- [Aim of the exercise] What you return should be the exact lines from the one with "оддерживающей атмосфере." to the end of the records below, both included, and no pictures.

- [Stored data entries]

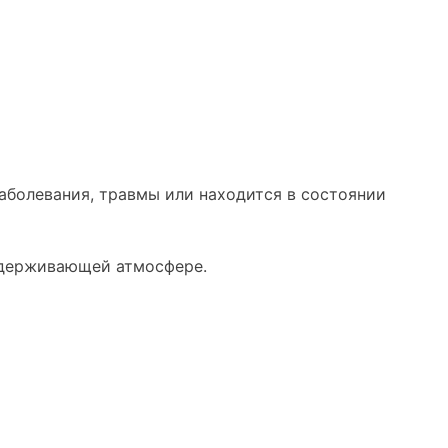
аболевания, травмы или находится в состоянии
оддерживающей атмосфере.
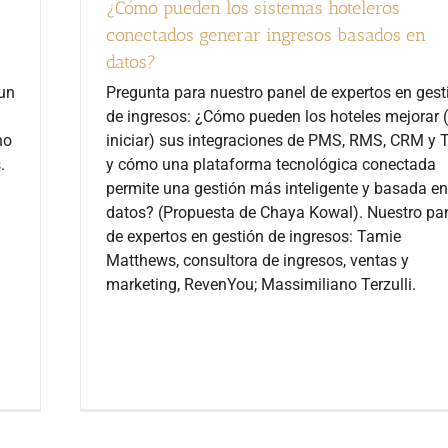
¿Cómo pueden los sistemas hoteleros
conectados generar ingresos basados en
datos?
 un
Pregunta para nuestro panel de expertos en gest
de ingresos: ¿Cómo pueden los hoteles mejorar 
no
iniciar) sus integraciones de PMS, RMS, CRM y 
.
y cómo una plataforma tecnológica conectada
permite una gestión más inteligente y basada en
datos? (Propuesta de Chaya Kowal). Nuestro pa
de expertos en gestión de ingresos: Tamie
n
Matthews, consultora de ingresos, ventas y
marketing, RevenYou; Massimiliano Terzulli.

- [Solution for this task]
оддерживающей атмосфере.
¿Cómo pueden los sistemas hoteleros
conectados generar ingresos basados en
datos?
 un
Pregunta para nuestro panel de expertos en gest
de ingresos: ¿Cómo pueden los hoteles mejorar 
no
iniciar) sus integraciones de PMS, RMS, CRM y 
.
y cómo una plataforma tecnológica conectada
permite una gestión más inteligente y basada en
datos? (Propuesta de Chaya Kowal). Nuestro pa
de expertos en gestión de ingresos: Tamie
n
Matthews, consultora de ingresos, ventas y
marketing, RevenYou; Massimiliano Terzulli.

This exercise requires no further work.